(New throughout, changes dateline from previous TOKYO/SYDNEY)
* Market holidays mute reaction to lacklustre China PMI
* Euro a touch higher having ridden out lower inflation numbers
* Smooth Fed meeting calms worries over weak U.S. GDP
LONDON, May 1 (Reuters) - The euro inched higher on Thursday having ridden out two days of worse than expected news on euro zone inflation and the U.S. economy that have not fundamentally altered perceptions of the policy outlook in either.
This year's dominant trend on major currency markets is the euro's continued strength in the face of a steady reining in of U.S. monetary policy stimulus and expectations the European Central Bank would be forced at some stage to do the opposite.
A number of analysts had predicted low euro zone inflation on Wednesday, following lower than forecast figures out of Germany a day earlier, might be enough to turn the single currency significantly weaker.
But instead it bounced back robustly and was up another 0.2 percent on Thursday at $1.3888 in a session thinned out by public holidays across Asia and Europe.
"I thought yesterday we might have the ingredients for some more decisive weakness but it just did not materialise," said Daragh Maher, strategist with HSBC in London.
"One of the problems is that there is a pretty high level of cynicism about the ECB's willingness to act. On the top side on the other hand there is a reluctance to push higher because that may actually force them to do so."
Policymakers at the euro zone's central bank have talked aggressively about their willingness to take action to head off a debilitating cycle of falling prices and demand, and as such have outright opposed any further gains for the euro.

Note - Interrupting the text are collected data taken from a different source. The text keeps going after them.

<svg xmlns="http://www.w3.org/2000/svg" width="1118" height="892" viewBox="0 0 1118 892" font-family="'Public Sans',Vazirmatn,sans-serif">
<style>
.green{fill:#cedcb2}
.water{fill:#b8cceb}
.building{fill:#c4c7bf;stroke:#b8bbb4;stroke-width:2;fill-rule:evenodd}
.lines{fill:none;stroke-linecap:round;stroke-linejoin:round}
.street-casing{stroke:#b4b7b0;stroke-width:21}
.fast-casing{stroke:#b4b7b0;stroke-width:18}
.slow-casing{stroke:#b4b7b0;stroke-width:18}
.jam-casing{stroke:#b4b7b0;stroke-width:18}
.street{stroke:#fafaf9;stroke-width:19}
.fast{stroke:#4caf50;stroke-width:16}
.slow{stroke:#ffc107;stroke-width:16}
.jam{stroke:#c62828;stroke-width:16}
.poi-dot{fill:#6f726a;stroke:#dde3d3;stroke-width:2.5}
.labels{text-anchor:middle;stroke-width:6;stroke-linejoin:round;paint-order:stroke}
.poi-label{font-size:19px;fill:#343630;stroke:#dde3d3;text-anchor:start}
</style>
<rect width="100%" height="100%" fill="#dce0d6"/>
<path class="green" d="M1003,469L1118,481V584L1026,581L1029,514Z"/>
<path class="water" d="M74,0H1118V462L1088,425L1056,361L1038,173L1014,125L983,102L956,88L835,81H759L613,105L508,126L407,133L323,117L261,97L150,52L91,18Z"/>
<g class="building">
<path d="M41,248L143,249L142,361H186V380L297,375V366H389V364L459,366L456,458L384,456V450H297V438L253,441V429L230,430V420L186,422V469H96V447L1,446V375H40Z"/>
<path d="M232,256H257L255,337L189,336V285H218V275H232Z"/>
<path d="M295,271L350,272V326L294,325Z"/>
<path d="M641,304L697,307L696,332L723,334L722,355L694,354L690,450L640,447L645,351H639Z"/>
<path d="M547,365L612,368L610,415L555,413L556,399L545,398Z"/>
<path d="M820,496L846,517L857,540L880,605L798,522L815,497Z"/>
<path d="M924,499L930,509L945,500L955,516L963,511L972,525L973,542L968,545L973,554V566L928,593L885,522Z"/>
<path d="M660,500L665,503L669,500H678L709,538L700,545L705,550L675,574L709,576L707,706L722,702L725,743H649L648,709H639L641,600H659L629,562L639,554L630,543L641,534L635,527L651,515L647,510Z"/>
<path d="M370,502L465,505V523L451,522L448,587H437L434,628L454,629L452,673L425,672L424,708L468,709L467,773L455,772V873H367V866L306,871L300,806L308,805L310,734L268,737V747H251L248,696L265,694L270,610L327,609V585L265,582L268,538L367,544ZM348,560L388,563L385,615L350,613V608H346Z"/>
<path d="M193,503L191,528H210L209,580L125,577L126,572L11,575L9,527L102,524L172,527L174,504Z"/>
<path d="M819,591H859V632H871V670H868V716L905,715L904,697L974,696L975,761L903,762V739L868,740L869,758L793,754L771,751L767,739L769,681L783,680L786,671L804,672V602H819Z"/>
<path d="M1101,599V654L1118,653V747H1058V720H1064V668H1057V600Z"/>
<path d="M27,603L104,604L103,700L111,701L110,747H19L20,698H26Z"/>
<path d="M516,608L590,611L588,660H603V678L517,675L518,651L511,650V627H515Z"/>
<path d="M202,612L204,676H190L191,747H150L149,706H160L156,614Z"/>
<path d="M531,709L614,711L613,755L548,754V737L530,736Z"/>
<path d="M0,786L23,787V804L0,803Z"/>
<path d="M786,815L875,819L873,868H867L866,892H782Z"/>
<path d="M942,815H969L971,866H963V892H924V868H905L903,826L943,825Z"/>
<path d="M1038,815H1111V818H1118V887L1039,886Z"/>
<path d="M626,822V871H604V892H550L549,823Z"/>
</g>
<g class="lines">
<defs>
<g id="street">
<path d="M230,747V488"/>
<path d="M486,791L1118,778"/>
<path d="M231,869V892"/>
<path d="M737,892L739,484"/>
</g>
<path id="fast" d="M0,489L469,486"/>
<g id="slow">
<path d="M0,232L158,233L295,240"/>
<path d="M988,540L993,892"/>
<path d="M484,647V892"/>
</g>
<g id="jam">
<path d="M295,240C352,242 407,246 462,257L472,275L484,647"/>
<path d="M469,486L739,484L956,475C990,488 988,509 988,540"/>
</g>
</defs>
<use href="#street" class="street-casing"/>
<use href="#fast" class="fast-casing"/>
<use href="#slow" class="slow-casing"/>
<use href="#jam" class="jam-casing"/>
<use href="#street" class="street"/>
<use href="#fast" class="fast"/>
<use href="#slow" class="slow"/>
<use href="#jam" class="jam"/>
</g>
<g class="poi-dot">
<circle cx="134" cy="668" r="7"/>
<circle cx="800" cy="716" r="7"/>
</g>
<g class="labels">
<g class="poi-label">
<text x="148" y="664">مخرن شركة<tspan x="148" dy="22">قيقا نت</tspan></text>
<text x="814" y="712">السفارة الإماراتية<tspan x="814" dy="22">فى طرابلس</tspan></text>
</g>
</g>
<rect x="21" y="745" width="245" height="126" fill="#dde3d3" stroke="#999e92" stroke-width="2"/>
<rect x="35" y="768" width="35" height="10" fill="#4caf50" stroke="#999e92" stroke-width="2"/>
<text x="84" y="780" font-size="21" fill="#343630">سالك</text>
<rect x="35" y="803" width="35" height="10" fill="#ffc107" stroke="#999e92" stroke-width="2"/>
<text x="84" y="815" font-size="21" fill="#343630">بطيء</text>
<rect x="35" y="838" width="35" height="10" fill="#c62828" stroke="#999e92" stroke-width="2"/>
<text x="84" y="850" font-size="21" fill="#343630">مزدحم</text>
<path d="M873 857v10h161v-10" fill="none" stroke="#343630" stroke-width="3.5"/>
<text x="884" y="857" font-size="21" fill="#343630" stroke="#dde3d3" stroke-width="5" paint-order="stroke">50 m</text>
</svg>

But they face substantial barriers to delivering the sort of decisive policy action that would weaken the currency at a time when capital is flooding back into the euro zone's peripheral economies and stock markets.
"There is a lot of talk in the market of what the ECB might do next week, but I don't think many people really believe they are capable at the moment," said a dealer with one London bank. "That keeps the euro supported but leaves us in limbo really."
The dollar was propped up overnight by a steady-as-she-goes message from the Federal Reserve on its gradual reduction in the amount of dollars it is pumping into the economy every month. The bank as expected cut another $10 billion off the programme and provided a reasonably upbeat message on the economy that eased market nerves over slightly lower than expected first quarter growth figures.
"The GDP numbers were soft but the Fed had a look and said its outlook was unchanged," Maher said. "You can have weaker numbers but unless it affects the outlook for policy you won't see much reaction."
Against a basket of currencies the dollar was just 0.03 percent lower in early European trade.
China's official Purchasing Managers' Index had little impact on global markets. Some analysts said a similar survey in the UK may offer some direction to sterling, which was trading at $1.6888, very close to highs for this year hit a day earlier.